▸ The problem
Go through the records underneath and write each one out again exactly.

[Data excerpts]
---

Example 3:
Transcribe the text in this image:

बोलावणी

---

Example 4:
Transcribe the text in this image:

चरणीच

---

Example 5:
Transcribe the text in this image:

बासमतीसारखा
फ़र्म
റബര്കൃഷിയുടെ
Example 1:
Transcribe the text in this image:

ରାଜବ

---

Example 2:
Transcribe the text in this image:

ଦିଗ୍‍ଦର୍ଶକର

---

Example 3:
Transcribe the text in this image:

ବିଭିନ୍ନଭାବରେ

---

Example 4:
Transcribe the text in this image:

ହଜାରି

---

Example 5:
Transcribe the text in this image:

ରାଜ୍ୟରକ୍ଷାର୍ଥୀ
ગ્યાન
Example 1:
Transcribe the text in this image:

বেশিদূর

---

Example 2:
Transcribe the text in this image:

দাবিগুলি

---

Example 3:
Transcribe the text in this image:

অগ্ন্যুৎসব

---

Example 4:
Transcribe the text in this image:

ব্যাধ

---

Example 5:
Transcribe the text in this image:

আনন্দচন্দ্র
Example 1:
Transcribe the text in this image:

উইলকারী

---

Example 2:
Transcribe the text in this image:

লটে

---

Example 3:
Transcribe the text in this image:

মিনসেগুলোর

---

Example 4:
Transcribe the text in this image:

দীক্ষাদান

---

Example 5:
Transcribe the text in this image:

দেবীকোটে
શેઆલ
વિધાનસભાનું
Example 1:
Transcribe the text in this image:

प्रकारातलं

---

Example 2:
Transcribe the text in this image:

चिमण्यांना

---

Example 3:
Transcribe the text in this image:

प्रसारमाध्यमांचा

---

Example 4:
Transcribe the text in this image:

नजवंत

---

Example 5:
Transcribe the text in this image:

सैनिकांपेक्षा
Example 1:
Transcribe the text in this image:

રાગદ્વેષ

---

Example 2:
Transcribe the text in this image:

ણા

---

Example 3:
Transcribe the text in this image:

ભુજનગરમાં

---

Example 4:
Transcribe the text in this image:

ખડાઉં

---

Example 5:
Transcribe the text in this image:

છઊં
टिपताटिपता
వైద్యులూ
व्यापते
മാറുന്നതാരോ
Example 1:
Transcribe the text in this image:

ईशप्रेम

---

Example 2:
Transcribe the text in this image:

▸ Solution for this task
---

Example 3:
Transcribe the text in this image:

बोलावणी

---

Example 4:
Transcribe the text in this image:

चरणीच

---

Example 5:
Transcribe the text in this image:

बासमतीसारखा
फ़र्म
റബര്കൃഷിയുടെ
Example 1:
Transcribe the text in this image:

ରାଜବ

---

Example 2:
Transcribe the text in this image:

ଦିଗ୍‍ଦର୍ଶକର

---

Example 3:
Transcribe the text in this image:

ବିଭିନ୍ନଭାବରେ

---

Example 4:
Transcribe the text in this image:

ହଜାରି

---

Example 5:
Transcribe the text in this image:

ରାଜ୍ୟରକ୍ଷାର୍ଥୀ
ગ્યાન
Example 1:
Transcribe the text in this image:

বেশিদূর

---

Example 2:
Transcribe the text in this image:

দাবিগুলি

---

Example 3:
Transcribe the text in this image:

অগ্ন্যুৎসব

---

Example 4:
Transcribe the text in this image:

ব্যাধ

---

Example 5:
Transcribe the text in this image:

আনন্দচন্দ্র
Example 1:
Transcribe the text in this image:

উইলকারী

---

Example 2:
Transcribe the text in this image:

লটে

---

Example 3:
Transcribe the text in this image:

মিনসেগুলোর

---

Example 4:
Transcribe the text in this image:

দীক্ষাদান

---

Example 5:
Transcribe the text in this image:

দেবীকোটে
શેઆલ
વિધાનસભાનું
Example 1:
Transcribe the text in this image:

प्रकारातलं

---

Example 2:
Transcribe the text in this image:

चिमण्यांना

---

Example 3:
Transcribe the text in this image:

प्रसारमाध्यमांचा

---

Example 4:
Transcribe the text in this image:

नजवंत

---

Example 5:
Transcribe the text in this image:

सैनिकांपेक्षा
Example 1:
Transcribe the text in this image:

રાગદ્વેષ

---

Example 2:
Transcribe the text in this image:

ણા

---

Example 3:
Transcribe the text in this image:

ભુજનગરમાં

---

Example 4:
Transcribe the text in this image:

ખડાઉં

---

Example 5:
Transcribe the text in this image:

છઊં
टिपताटिपता
వైద్యులూ
व्यापते
മാറുന്നതാരോ
Example 1:
Transcribe the text in this image:

ईशप्रेम

---

Example 2:
Transcribe the text in this image:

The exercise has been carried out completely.